INFORMATION SHOWN:
<<<<

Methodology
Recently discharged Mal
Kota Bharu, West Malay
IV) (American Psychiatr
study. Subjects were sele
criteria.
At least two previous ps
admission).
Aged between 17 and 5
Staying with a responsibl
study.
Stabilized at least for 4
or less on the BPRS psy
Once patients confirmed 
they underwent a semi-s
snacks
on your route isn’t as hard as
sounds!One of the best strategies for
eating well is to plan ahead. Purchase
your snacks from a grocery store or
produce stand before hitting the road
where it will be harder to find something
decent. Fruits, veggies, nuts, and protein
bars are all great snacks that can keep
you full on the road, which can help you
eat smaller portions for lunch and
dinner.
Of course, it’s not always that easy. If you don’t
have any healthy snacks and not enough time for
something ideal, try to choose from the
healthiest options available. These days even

>>>>
<<<<

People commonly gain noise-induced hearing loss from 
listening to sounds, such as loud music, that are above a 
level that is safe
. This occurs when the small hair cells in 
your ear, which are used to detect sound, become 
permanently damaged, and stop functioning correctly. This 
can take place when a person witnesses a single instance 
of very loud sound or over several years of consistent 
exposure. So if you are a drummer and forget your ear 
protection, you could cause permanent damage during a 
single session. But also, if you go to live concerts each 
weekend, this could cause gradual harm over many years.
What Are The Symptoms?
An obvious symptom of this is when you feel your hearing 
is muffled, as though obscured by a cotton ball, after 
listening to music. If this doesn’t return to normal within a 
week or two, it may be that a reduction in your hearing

>>>>
<<<<

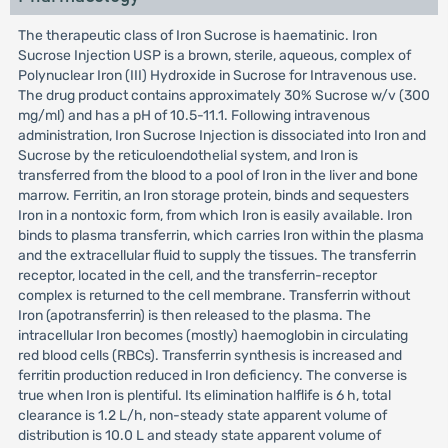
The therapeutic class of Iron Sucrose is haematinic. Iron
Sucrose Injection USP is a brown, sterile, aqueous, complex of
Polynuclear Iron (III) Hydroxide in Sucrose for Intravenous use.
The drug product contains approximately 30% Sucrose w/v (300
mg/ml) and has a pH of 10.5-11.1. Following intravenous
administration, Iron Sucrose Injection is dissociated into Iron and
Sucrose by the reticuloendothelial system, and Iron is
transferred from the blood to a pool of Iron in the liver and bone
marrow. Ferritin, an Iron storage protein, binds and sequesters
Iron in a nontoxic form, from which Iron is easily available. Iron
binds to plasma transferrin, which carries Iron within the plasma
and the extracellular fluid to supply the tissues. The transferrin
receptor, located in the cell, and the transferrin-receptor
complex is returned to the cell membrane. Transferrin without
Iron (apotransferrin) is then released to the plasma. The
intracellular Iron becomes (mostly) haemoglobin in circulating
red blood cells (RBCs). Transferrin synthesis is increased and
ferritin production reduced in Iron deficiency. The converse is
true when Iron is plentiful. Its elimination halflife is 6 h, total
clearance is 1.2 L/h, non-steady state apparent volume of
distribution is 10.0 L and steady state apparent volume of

>>>>

TASK STATEMENT: Could you repeat exactly the lines above from the line with "At least two previous ps" up to and including the line with "on your route isn’t as hard as", and only those?

REPLY TO THE EXERCISE:
At least two previous ps
admission).
Aged between 17 and 5
Staying with a responsibl
study.
Stabilized at least for 4
or less on the BPRS psy
Once patients confirmed 
they underwent a semi-s
snacks
on your route isn’t as hard as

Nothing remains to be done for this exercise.